John Drayton, Manager for Vehicle Technology for LA Metro, had this to say:
We have had a good working relationship with Cummins Westport. There are more than 1,500 natural gas buses in our fleet running on CWI engines. LA Metro is dedicated to being 100 percent natural gas, and CWI is a valued partner in that.
Likewise, Julio Ortiz, Director of Maintenance with the San Diego Metro Transit System said:
San Diego's transit system has been on the path of natural gas transportation for a long time, and our fleet is composed of 80 percent CNG vehicles. We have always been a good customer of CWI."
Westport said there are currently more than 7,000 natural gas buses in municipal service across North America.
Exxon Mobil (XOM), the #1 producer of natural gas in America, announced its 2012 reserve replacement totaled 115%. Liquids replaced at a ratio of 174 percent, bringing the company's total proved reserves base to 51 percent liquids. It was the 19th consecutive year the company's reserve replacement ratio exceeded 100%.
Exxon also announced a comprehensive agreement with Russian energy company Rosneft. Highlights of this agreement are:
- Companies to add seven Arctic license areas covering approximately 600,000 square kilometers (150 million acres) in the Chukchi, Laptev and Kara seas
- Rosneft is provided the option to acquire a 25 percent interest in Point Thomson natural gas and condensate project in Alaska operated by Exxon Mobil
- Companies to jointly study potential for LNG project in Russian Far East
ConocoPhillips (COP) held its first analyst meeting since the spin-off of Phillips 66 (PSX) on February 28th. You can view the slide presentation here. This was an extensive and detailed presentation. I encourage all current and prospective COP investors to view the slides and listen to the webcast. While COP's uncoventional strategy is well known, 2013 will see a pickup in its Gulf of Mexico drilling program.
After the presentation, Credit Suisse was positive on COP and raised its price target to $70:
COP laid out a cash flow and production plan that is in line with our forecasts and could deliver 6-8% CAGR in cash flow and a 4-5% dividend yield (with underlying dividends growing over time also) - a good outcome that is not priced into the stock. We think COP could be even more assertive - streamlining the portfolio to improve focus and to reduce the share count which would increase the contribution of a high impact exploration program. COP could also monetize logistics assets within the business via an MLP without sacrificing control. This would cement the new CEO's commitment to assertive value creation (a frequent investor complaint about the E+P industry). We are increasing our price target from $65/sh to $70/sh to account for NAV upside from shale. There could be further upside to our NAV from the exploration program over the next 2 years.

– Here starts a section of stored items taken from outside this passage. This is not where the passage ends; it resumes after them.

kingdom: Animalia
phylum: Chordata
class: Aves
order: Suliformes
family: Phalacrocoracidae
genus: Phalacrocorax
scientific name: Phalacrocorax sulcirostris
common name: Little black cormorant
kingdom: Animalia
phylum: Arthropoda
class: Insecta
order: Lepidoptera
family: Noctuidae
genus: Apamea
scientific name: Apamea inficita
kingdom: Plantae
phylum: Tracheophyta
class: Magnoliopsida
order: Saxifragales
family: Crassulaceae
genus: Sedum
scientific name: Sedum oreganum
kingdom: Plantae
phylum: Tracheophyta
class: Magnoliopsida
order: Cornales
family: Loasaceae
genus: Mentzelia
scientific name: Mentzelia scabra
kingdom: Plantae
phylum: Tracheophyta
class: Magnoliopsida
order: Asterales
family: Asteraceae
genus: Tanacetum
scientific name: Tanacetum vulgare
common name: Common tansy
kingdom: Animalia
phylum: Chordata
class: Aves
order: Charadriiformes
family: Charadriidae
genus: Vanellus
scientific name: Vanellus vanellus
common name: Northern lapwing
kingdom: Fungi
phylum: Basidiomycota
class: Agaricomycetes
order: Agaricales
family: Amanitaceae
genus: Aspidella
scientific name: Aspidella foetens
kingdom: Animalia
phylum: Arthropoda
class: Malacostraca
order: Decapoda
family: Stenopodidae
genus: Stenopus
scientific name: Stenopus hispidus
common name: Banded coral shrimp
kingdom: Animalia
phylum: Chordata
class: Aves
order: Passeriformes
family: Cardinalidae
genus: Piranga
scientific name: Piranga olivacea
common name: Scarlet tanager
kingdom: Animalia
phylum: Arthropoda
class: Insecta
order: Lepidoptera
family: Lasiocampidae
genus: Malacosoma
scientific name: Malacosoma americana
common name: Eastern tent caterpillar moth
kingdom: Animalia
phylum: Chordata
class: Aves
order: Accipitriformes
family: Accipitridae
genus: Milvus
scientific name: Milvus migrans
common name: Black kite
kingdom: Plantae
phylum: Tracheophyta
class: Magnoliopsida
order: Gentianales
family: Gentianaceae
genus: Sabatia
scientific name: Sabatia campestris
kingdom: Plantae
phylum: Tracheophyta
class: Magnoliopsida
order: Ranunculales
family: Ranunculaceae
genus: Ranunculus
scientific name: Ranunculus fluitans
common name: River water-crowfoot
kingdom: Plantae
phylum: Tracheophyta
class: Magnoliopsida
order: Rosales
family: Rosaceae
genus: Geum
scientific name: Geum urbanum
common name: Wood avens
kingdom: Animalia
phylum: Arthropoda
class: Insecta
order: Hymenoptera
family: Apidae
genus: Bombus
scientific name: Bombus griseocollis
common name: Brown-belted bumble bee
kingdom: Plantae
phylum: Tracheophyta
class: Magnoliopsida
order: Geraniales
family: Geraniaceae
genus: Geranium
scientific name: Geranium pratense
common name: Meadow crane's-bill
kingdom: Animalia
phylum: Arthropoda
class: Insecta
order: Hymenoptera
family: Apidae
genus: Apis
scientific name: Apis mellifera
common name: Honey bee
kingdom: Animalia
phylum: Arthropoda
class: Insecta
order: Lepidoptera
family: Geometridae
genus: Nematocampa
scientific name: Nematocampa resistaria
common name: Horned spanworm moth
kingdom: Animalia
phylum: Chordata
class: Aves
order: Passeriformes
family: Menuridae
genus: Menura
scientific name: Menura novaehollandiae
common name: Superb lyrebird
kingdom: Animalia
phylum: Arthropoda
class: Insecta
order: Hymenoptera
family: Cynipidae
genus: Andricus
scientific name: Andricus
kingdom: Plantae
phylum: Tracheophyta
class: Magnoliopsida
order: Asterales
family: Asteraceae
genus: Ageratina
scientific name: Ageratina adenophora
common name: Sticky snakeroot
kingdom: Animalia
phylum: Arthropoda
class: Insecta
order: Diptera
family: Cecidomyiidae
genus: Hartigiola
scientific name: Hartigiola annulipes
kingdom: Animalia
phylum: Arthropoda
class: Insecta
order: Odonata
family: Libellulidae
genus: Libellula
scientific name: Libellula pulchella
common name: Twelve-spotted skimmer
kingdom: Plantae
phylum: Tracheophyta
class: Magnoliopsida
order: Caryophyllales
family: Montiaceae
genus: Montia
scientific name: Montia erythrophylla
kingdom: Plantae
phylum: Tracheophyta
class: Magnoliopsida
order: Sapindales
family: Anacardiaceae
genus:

The companies mentioned in this article stand to profit as natural gas takes its rightful place at the top of the energy food-chain. Natural gas is abundant the world over. It is clean - emitting no toxic particulates, 50% less CO2 than coal, and 30% less CO2 than gasoline. US natural gas is very cheap - selling at less than 1/3 the price China and the EU pays.
The US has an enormous advantage over every country on Earth: its extensive natural gas pipeline distribution system combined with huge natural gas reserves and the technology to access those reserves. The outlook for natural gas transportation looks fantastic.
Additional disclosure: I am an engineer, not a CFA. Please do your own research and contact your investment adviser. I am not responsible for investment decisions you make.